%%

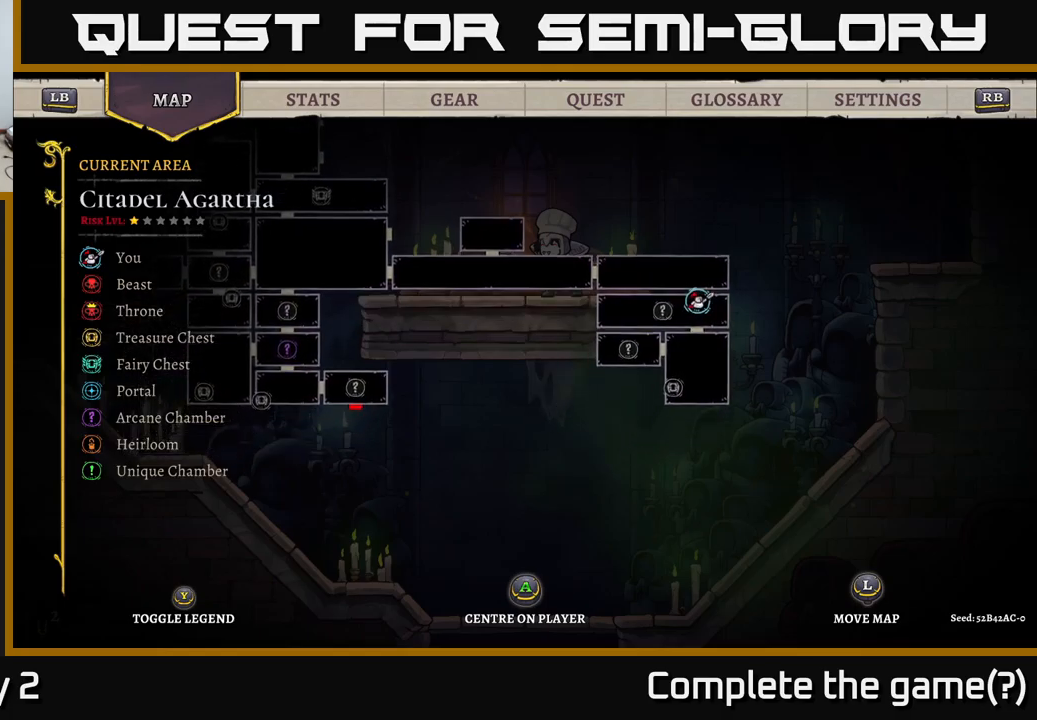
{"buttons": [], "left_stick": "center", "right_stick": "center", "events": [[50, "left_stick", "center"], [183, "left_stick", "up-left"], [433, "left_stick", "center"]]}
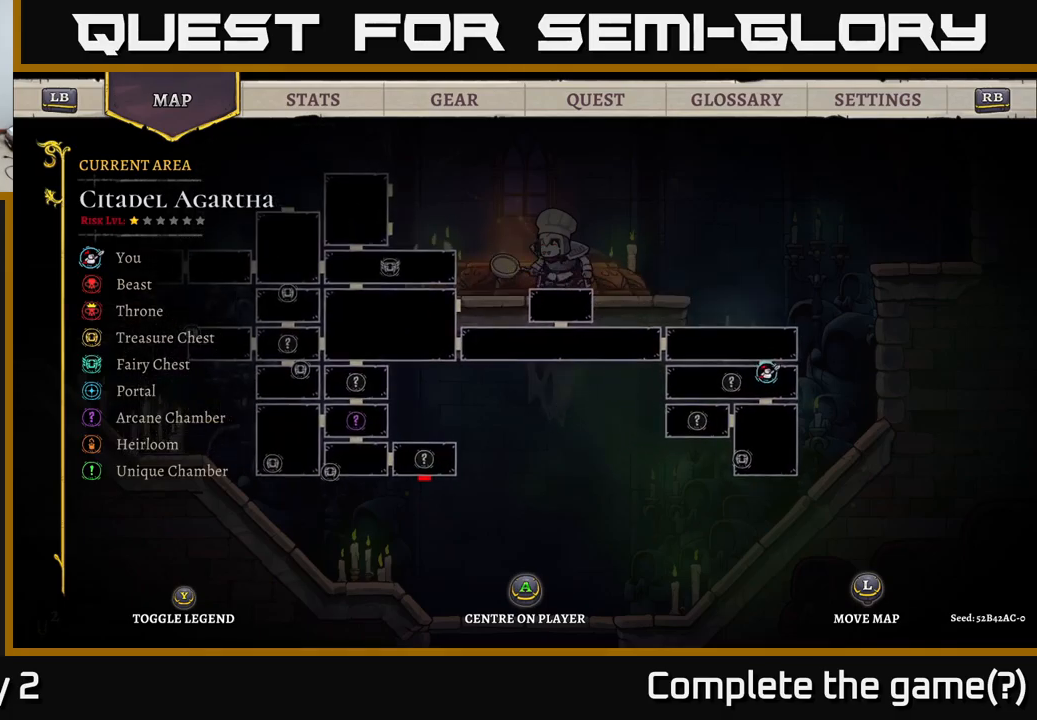
{"buttons": ["A"], "left_stick": "center", "right_stick": "center", "events": [[283, "SELECT", "down"], [383, "SELECT", "up"], [483, "A", "down"]]}
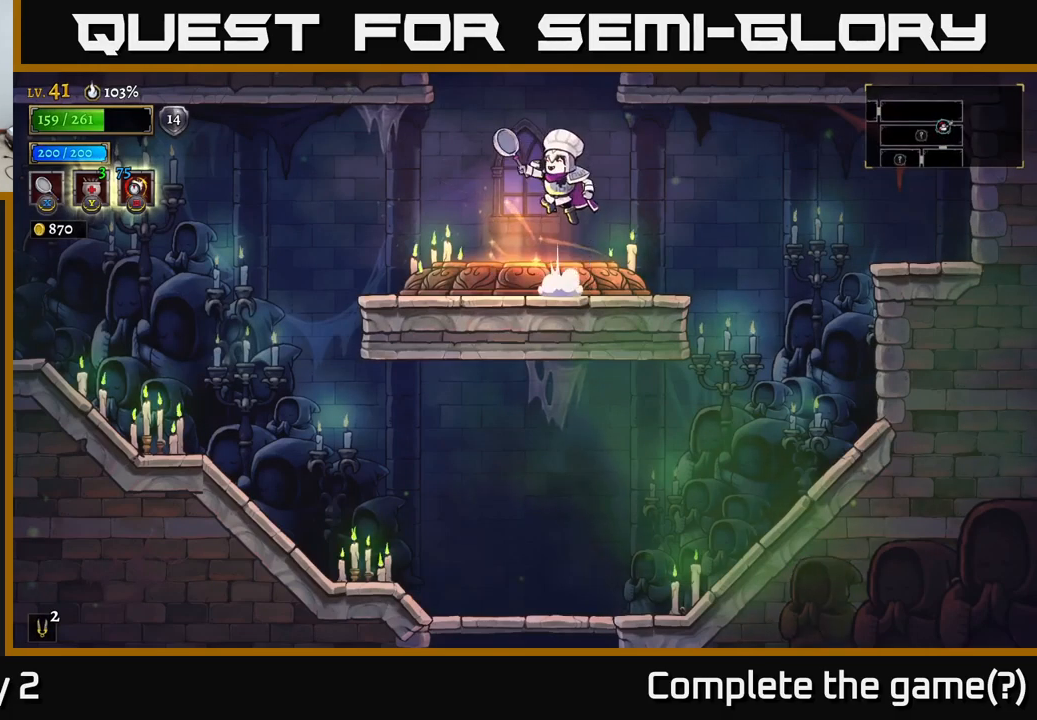
{"buttons": ["A"], "left_stick": "up-left", "right_stick": "center", "events": [[16, "left_stick", "left"], [183, "left_stick", "up-left"]]}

%%

- What to produce -
Wherever a picture appears, omit it; copy the rest of the data exactly.

- Solution to the exercise -
{"buttons": [], "left_stick": "center", "right_stick": "center", "events": [[50, "left_stick", "center"], [183, "left_stick", "up-left"], [433, "left_stick", "center"]]}
{"buttons": ["A"], "left_stick": "center", "right_stick": "center", "events": [[283, "SELECT", "down"], [383, "SELECT", "up"], [483, "A", "down"]]}
{"buttons": ["A"], "left_stick": "up-left", "right_stick": "center", "events": [[16, "left_stick", "left"], [183, "left_stick", "up-left"]]}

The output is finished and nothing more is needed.